::: RECORDS SHOWN

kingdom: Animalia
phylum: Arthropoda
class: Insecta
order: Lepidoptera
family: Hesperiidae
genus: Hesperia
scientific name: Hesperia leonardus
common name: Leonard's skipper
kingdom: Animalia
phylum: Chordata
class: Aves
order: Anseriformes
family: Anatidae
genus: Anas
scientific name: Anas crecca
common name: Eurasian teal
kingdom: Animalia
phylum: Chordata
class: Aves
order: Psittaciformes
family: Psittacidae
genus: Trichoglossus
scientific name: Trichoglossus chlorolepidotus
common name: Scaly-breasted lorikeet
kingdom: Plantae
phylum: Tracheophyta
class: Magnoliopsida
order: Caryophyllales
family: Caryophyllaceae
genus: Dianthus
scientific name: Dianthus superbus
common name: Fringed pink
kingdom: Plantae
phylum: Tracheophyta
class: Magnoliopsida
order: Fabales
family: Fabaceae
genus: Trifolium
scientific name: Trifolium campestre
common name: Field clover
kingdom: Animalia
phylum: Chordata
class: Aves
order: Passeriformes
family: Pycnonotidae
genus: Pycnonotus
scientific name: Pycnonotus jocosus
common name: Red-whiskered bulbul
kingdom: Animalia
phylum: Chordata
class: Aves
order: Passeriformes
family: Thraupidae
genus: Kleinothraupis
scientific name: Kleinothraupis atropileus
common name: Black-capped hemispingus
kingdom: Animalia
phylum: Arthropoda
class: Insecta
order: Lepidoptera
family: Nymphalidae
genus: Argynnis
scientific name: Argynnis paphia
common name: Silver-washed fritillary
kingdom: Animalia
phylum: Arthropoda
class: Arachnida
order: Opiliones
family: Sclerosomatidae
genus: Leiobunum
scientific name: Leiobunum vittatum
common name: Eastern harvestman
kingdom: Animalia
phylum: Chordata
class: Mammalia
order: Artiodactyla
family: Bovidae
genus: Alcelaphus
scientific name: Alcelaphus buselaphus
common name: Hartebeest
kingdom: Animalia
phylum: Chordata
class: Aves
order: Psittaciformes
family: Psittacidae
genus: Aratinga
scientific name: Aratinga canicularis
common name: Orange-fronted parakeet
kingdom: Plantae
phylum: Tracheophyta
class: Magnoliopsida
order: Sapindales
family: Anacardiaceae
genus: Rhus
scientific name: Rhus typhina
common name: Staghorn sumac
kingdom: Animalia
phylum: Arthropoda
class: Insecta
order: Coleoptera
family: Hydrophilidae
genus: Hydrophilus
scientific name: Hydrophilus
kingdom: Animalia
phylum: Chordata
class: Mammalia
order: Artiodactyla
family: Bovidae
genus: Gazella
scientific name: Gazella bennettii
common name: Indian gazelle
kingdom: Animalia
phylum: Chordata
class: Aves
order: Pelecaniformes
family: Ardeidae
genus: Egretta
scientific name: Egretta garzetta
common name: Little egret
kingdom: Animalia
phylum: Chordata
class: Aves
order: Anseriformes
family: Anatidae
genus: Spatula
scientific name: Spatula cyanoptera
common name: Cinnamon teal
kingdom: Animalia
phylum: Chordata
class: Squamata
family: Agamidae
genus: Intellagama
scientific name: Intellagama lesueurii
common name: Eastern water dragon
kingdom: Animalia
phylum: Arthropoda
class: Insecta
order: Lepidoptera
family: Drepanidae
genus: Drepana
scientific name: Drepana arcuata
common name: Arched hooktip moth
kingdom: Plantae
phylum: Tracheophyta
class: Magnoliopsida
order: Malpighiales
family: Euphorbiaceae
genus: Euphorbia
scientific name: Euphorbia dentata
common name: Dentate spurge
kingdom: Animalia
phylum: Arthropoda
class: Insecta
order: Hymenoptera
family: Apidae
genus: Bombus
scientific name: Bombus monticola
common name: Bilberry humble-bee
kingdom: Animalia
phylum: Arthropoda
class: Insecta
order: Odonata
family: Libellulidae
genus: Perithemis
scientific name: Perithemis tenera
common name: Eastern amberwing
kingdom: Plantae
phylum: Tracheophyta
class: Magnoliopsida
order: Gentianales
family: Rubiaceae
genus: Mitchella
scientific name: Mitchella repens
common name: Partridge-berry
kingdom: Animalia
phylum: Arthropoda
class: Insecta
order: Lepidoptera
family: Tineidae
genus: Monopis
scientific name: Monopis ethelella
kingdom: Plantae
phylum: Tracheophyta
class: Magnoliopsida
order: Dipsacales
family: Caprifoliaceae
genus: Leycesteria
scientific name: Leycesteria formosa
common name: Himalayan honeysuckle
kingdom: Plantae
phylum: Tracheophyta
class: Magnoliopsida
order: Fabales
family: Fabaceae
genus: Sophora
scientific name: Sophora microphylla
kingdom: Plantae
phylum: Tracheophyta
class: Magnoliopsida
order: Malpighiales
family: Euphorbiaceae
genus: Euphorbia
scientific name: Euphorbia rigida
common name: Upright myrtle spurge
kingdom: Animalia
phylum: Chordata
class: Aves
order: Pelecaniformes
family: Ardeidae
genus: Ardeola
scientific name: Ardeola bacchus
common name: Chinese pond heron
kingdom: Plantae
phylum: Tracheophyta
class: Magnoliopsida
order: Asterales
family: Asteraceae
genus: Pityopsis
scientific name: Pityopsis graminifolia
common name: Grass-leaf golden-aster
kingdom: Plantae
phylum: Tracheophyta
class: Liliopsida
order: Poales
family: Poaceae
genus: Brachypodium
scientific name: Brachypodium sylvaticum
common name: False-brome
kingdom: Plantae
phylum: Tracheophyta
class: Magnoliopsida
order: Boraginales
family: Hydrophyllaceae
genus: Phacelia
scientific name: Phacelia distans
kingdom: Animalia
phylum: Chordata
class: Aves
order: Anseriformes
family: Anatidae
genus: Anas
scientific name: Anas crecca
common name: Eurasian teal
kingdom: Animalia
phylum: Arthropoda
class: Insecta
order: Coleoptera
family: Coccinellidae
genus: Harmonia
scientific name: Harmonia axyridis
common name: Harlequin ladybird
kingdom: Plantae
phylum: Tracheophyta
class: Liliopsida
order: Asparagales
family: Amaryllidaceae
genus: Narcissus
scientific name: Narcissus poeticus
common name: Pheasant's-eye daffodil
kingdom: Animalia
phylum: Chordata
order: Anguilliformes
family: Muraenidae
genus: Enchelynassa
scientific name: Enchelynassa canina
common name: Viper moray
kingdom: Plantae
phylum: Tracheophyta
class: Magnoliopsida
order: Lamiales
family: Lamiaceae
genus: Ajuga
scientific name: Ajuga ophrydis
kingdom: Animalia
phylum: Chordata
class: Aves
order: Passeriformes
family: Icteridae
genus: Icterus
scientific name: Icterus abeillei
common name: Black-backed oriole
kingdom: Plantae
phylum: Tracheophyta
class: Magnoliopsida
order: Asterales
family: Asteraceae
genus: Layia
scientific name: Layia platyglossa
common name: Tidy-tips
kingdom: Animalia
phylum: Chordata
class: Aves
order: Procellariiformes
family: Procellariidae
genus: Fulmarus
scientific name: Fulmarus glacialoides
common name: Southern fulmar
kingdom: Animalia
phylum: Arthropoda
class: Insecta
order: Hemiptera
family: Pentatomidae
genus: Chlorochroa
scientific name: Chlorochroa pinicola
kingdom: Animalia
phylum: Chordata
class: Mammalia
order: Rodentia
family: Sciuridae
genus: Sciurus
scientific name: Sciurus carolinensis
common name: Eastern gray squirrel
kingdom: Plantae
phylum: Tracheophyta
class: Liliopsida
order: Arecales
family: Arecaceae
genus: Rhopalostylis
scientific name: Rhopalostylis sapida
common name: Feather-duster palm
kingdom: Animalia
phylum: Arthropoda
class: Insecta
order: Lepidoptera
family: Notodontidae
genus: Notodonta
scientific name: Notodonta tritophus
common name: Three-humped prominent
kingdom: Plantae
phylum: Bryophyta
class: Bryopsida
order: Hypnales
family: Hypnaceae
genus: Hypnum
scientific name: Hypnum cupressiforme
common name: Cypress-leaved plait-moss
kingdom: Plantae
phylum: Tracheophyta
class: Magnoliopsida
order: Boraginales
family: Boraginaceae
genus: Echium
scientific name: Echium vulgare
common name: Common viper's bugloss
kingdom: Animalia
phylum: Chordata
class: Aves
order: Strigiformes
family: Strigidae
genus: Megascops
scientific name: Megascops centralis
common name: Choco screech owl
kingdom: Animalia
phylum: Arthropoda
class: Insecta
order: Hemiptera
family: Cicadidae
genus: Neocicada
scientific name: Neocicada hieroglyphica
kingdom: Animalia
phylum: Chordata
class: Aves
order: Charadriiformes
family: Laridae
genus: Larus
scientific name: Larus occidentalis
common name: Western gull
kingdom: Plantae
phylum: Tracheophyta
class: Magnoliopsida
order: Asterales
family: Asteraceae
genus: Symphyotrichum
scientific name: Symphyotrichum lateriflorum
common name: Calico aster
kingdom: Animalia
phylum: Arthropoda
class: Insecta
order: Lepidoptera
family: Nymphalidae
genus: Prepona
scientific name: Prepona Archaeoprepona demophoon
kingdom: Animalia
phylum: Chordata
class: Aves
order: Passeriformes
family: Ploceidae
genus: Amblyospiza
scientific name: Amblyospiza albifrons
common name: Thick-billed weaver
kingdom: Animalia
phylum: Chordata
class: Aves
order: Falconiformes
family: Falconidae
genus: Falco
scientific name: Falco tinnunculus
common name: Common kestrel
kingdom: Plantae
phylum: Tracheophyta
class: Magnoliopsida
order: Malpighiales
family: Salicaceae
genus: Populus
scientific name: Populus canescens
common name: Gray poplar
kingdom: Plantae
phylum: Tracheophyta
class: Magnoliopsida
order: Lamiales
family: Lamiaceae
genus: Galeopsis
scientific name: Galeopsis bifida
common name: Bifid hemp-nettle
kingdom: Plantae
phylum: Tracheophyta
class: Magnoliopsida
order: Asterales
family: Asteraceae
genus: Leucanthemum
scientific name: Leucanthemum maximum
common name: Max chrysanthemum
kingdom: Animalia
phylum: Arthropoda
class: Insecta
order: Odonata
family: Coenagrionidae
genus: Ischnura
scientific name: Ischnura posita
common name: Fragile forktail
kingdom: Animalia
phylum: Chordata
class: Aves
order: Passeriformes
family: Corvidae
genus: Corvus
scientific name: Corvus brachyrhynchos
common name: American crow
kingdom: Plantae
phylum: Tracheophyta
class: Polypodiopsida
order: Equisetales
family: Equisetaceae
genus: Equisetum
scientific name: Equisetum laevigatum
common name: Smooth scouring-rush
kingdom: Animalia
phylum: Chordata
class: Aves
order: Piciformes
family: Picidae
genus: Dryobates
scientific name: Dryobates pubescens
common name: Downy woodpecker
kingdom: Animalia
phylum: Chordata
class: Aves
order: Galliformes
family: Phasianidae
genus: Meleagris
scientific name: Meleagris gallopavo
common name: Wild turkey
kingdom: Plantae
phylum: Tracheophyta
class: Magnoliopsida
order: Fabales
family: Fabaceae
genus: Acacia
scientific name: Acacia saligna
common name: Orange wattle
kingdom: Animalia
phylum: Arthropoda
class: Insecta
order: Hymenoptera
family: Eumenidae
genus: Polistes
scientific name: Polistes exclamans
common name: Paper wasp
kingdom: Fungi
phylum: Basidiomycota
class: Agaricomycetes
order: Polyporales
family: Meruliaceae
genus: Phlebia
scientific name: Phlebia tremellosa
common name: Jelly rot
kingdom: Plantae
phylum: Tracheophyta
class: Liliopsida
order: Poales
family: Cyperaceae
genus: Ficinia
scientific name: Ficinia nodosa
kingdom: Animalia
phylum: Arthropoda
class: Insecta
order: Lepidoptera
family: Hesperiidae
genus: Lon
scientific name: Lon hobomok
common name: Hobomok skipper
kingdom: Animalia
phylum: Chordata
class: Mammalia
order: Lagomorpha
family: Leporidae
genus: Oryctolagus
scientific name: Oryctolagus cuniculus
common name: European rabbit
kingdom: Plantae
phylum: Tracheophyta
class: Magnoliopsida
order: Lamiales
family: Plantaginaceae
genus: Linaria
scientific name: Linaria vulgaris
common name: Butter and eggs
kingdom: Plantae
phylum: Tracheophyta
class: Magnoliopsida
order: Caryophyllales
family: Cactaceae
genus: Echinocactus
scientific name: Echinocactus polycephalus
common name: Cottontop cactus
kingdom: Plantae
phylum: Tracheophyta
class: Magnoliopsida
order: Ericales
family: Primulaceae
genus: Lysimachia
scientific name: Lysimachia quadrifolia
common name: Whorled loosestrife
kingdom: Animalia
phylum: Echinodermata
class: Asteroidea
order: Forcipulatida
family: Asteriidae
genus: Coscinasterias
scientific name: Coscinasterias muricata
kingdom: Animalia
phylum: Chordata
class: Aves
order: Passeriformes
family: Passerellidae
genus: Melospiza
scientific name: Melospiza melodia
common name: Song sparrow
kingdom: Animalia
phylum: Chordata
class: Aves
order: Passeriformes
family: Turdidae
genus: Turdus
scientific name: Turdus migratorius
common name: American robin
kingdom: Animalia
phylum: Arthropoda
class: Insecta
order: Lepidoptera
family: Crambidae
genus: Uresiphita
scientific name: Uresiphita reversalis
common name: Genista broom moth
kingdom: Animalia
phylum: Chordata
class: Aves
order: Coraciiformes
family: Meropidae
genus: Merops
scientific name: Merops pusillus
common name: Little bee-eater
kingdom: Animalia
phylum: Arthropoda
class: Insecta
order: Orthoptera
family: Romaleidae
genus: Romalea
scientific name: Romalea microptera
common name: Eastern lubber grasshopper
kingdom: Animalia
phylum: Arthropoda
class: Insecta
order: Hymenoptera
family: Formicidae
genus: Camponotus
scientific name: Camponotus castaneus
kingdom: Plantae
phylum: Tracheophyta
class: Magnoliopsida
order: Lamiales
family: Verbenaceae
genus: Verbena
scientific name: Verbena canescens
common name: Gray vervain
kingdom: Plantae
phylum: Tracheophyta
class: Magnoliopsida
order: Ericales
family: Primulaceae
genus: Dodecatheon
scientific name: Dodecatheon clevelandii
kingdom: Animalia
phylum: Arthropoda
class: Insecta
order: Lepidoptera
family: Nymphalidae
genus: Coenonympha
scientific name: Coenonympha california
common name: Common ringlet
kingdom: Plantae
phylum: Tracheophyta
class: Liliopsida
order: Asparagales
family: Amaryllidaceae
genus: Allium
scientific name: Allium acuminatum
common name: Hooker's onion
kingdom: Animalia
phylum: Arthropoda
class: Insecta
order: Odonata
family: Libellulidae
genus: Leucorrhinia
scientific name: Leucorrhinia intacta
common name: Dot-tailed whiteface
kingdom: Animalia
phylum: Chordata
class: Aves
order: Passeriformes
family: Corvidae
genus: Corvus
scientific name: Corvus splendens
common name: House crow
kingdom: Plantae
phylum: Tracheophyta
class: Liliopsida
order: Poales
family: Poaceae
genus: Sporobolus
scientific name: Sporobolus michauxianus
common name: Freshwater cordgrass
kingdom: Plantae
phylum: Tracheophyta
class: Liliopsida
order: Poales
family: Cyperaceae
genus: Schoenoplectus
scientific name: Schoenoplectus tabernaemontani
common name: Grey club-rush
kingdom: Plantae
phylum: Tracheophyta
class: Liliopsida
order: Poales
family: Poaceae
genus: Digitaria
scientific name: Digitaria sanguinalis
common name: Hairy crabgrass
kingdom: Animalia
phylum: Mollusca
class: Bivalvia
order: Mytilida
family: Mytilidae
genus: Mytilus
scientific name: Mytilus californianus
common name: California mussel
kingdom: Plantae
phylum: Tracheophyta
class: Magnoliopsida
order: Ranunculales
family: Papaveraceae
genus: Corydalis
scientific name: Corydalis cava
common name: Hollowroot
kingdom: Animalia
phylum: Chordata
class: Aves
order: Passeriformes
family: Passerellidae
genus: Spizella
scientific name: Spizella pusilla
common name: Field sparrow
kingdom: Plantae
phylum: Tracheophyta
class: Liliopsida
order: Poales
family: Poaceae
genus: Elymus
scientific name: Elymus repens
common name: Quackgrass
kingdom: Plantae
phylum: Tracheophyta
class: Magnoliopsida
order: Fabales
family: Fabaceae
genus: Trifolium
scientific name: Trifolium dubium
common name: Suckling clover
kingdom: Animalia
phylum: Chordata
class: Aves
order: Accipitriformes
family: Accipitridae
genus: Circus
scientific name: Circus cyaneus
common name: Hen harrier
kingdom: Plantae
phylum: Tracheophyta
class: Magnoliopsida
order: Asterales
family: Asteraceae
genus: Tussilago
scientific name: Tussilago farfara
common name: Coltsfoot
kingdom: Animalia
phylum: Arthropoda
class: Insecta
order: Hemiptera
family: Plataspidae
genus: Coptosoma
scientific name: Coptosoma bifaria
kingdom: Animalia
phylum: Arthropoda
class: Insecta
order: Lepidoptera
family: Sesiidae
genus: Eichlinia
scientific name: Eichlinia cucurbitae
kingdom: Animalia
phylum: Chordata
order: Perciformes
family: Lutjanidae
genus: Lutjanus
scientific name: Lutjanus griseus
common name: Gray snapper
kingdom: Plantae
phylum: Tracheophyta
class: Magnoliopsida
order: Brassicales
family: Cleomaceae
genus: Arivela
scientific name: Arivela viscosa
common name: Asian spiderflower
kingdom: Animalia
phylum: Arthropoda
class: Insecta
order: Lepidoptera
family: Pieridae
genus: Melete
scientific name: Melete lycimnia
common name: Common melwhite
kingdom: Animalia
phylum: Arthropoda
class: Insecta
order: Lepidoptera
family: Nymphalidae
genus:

::::::

REQUIREMENTS: Rewrite the records from the start through the line with "scientific name: Hydrophilus", changing every "common name" to "vernacular name" and leaving everything else unchanged.

RESPONSE TO THIS EXERCISE:
kingdom: Animalia
phylum: Arthropoda
class: Insecta
order: Lepidoptera
family: Hesperiidae
genus: Hesperia
scientific name: Hesperia leonardus
vernacular name: Leonard's skipper
kingdom: Animalia
phylum: Chordata
class: Aves
order: Anseriformes
family: Anatidae
genus: Anas
scientific name: Anas crecca
vernacular name: Eurasian teal
kingdom: Animalia
phylum: Chordata
class: Aves
order: Psittaciformes
family: Psittacidae
genus: Trichoglossus
scientific name: Trichoglossus chlorolepidotus
vernacular name: Scaly-breasted lorikeet
kingdom: Plantae
phylum: Tracheophyta
class: Magnoliopsida
order: Caryophyllales
family: Caryophyllaceae
genus: Dianthus
scientific name: Dianthus superbus
vernacular name: Fringed pink
kingdom: Plantae
phylum: Tracheophyta
class: Magnoliopsida
order: Fabales
family: Fabaceae
genus: Trifolium
scientific name: Trifolium campestre
vernacular name: Field clover
kingdom: Animalia
phylum: Chordata
class: Aves
order: Passeriformes
family: Pycnonotidae
genus: Pycnonotus
scientific name: Pycnonotus jocosus
vernacular name: Red-whiskered bulbul
kingdom: Animalia
phylum: Chordata
class: Aves
order: Passeriformes
family: Thraupidae
genus: Kleinothraupis
scientific name: Kleinothraupis atropileus
vernacular name: Black-capped hemispingus
kingdom: Animalia
phylum: Arthropoda
class: Insecta
order: Lepidoptera
family: Nymphalidae
genus: Argynnis
scientific name: Argynnis paphia
vernacular name: Silver-washed fritillary
kingdom: Animalia
phylum: Arthropoda
class: Arachnida
order: Opiliones
family: Sclerosomatidae
genus: Leiobunum
scientific name: Leiobunum vittatum
vernacular name: Eastern harvestman
kingdom: Animalia
phylum: Chordata
class: Mammalia
order: Artiodactyla
family: Bovidae
genus: Alcelaphus
scientific name: Alcelaphus buselaphus
vernacular name: Hartebeest
kingdom: Animalia
phylum: Chordata
class: Aves
order: Psittaciformes
family: Psittacidae
genus: Aratinga
scientific name: Aratinga canicularis
vernacular name: Orange-fronted parakeet
kingdom: Plantae
phylum: Tracheophyta
class: Magnoliopsida
order: Sapindales
family: Anacardiaceae
genus: Rhus
scientific name: Rhus typhina
vernacular name: Staghorn sumac
kingdom: Animalia
phylum: Arthropoda
class: Insecta
order: Coleoptera
family: Hydrophilidae
genus: Hydrophilus
scientific name: Hydrophilus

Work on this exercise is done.